*Document text:*
- Opening Delimiter -
Honour Tasmanian's veterans on ANZAC Day
Opinion piece published in The Examiner, 21 April 2020 (available here).
Life is certainly different. Jarringly different.
So too, will Anzac Day 2020 be different. Very different.
No marches, no parades, no dawn services, no mingling for a coffee or community breakfast afterwards, or a few beers at the RSL or pub.
Nevertheless, we can and should commemorate our veteran community, especially the over 102,000 of our fellow Australians that made the ultimate selfless sacrifice for our benefit.
We can all do the right thing by tuning in at 5.30 am on Anzac Day to The Australian War Memorial's nationally broadcast service which will be available on ABC TV, ABC Radio, Facebook and iView. Let's all make the effort to set our alarms to honour our defence personnel and watch the service.
After which we can participate in one minute's silence at either 6 am or 11.30 am if not both. There will also be a special Tasmanian commemorative service broadcast at 11.30 am on ABC Northern Tasmania.
While the social side of Anzac Day is denied us this year it affords us the opportunity to engage in some deeper introspection reminding ourselves of the selfless bravery and commitment to our future to which our defence personnel dedicated their service.
- Closing Delimiter -
*Extracted data:*
- Opening Delimiter -
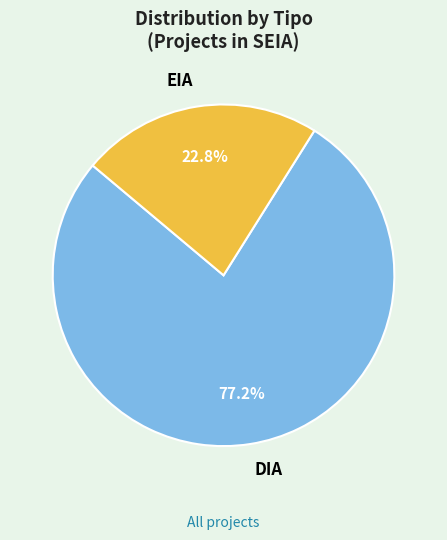

To the nearest percent, what is the average slice percentage?

50%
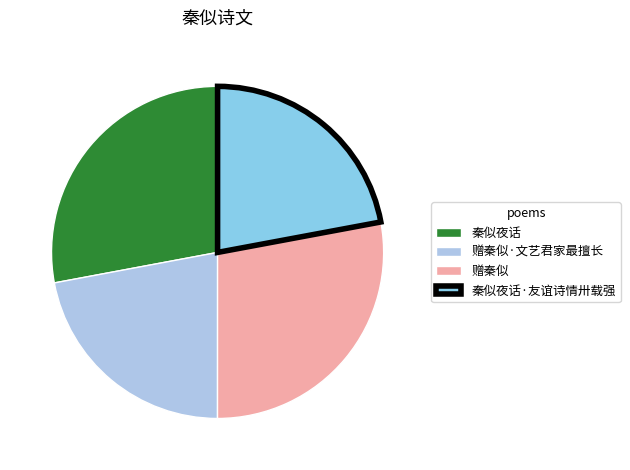

Between 赠秦似·文艺君家最擅长 and 赠秦似, which is larger?

赠秦似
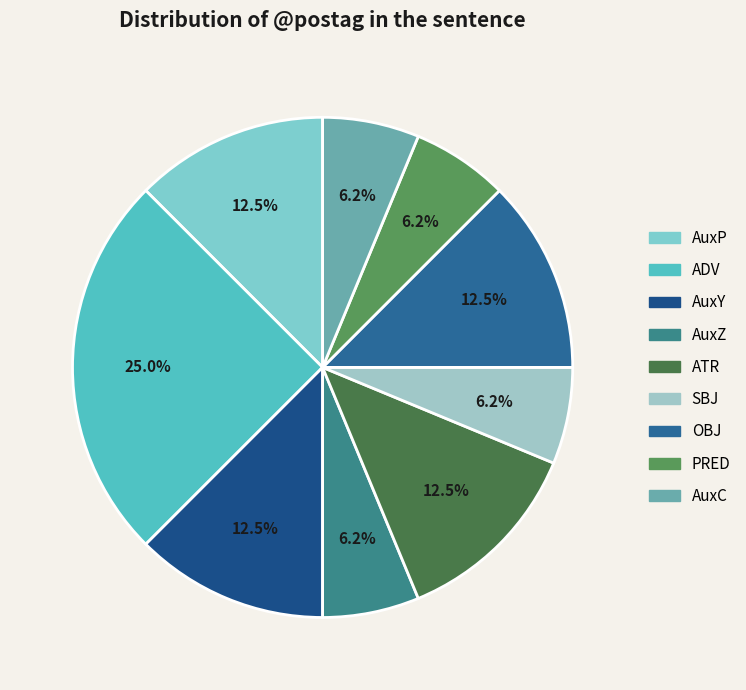

What is the change in value from SBJ to OBJ?

+1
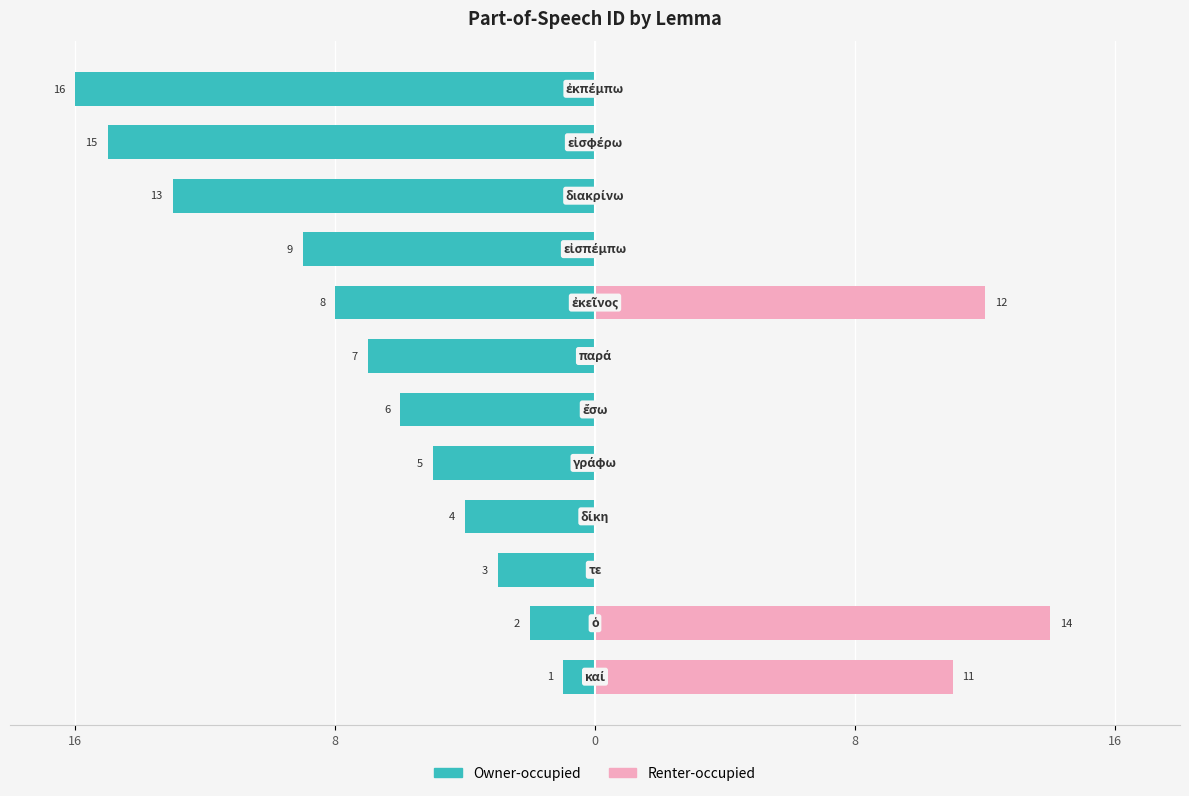

Rank the series by their average value, from lowest to highest.

Owner-occupied, Renter-occupied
- Closing Delimiter -
*List of tasks:*
• 1. Translate into Spanish this sentence from the Anzac Day opinion piece: "There will also be a special Tasmanian commemorative service broadcast at 11.30 am on ABC Northern Tasmania."
• 2. Lay out the text lines of the four chart entries as a JSON list of strings, one string per line, omitting blank lines. Leave the pictures out.

*Per-task outputs:*
• 1. También se transmitirá un servicio conmemorativo especial de Tasmania a las 11.30 a. m. por ABC Northern Tasmania.

• 2.
[
  "To the nearest percent, what is the average slice percentage?",
  "50%",
  "Between 赠秦似·文艺君家最擅长 and 赠秦似, which is larger?",
  "赠秦似",
  "What is the change in value from SBJ to OBJ?",
  "+1",
  "Rank the series by their average value, from lowest to highest.",
  "Owner-occupied, Renter-occupied"
]